Jan. 17 – Prices of Neway Valve shares rise 43.5
percent on the first day of trading on the main Shanghai Stock
Exchange in the mainland’s first listing since the IPO
resumption.
Jan. 18 – In a rare case, Gansu Hongliang Leather Co
announces it has put off its issue because of
questions from the media about its financial data, including its
profits.
Jan. 20 – Shaanxi Coal Industry Co raises 4
billion yuan ($661 million) in China’s largest IPO since 2012,
but it has cut its fund-raising target by more than half partly
under pressure due to the new regulations about pricing.
Jan. 21 – Eight companies list on China’s smaller Shenzhen
Stock Exchange, the first listings on the bourse since IPOs
resumed. All hit their daily limit-up and many continued jumping
to limit-up in the following few days, reflecting huge
speculative interest among Chinese retail investors in small
caps.
Jan 26 – Zhejiang Wolwo and Chengdu Tianbao Heavy Industry
Co announce trading in their shares to be suspended
indefinitely after media reports alleged irregularities in their
IPO, such as under the table deals to allocate IPO shares.
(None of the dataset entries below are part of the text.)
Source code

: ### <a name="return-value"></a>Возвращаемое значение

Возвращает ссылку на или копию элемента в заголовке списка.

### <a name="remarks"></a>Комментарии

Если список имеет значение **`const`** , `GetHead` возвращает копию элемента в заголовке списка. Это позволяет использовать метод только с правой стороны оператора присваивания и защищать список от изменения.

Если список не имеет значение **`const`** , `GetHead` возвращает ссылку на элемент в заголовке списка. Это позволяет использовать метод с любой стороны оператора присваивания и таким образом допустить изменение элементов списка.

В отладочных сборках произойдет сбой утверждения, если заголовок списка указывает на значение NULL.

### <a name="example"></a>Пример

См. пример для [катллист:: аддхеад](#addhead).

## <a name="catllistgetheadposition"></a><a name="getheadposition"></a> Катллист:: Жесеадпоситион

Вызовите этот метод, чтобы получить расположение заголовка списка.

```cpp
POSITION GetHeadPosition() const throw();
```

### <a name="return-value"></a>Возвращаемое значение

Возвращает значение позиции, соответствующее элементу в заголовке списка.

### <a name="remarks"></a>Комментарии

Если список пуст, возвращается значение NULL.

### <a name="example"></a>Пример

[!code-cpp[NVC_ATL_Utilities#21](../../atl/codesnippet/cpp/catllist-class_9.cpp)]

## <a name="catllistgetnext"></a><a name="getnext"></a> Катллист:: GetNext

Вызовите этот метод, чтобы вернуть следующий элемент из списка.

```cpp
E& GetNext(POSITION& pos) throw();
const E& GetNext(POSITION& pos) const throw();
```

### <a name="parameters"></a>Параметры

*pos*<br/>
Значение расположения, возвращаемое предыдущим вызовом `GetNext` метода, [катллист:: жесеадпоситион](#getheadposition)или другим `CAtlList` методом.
Jan. 27 – CSRC Chairman Xiao Gang admits that problems have
crept up in the new IPO reforms, but reaffirms that the
government will maintain market-oriented direction for reforms
of the stock market.
Jan. 27-29 – At the peak of new listings since the IPO
resumption, 24 firms list in the Shanghai and Shenzhen bourses
over three days.
Shaanxi Coal jumped in its Shanghai debut on Jan. 28, but
plunged from the second day to near its IPO price, reflecting an
investment culture shunning large-capitalised blue chips.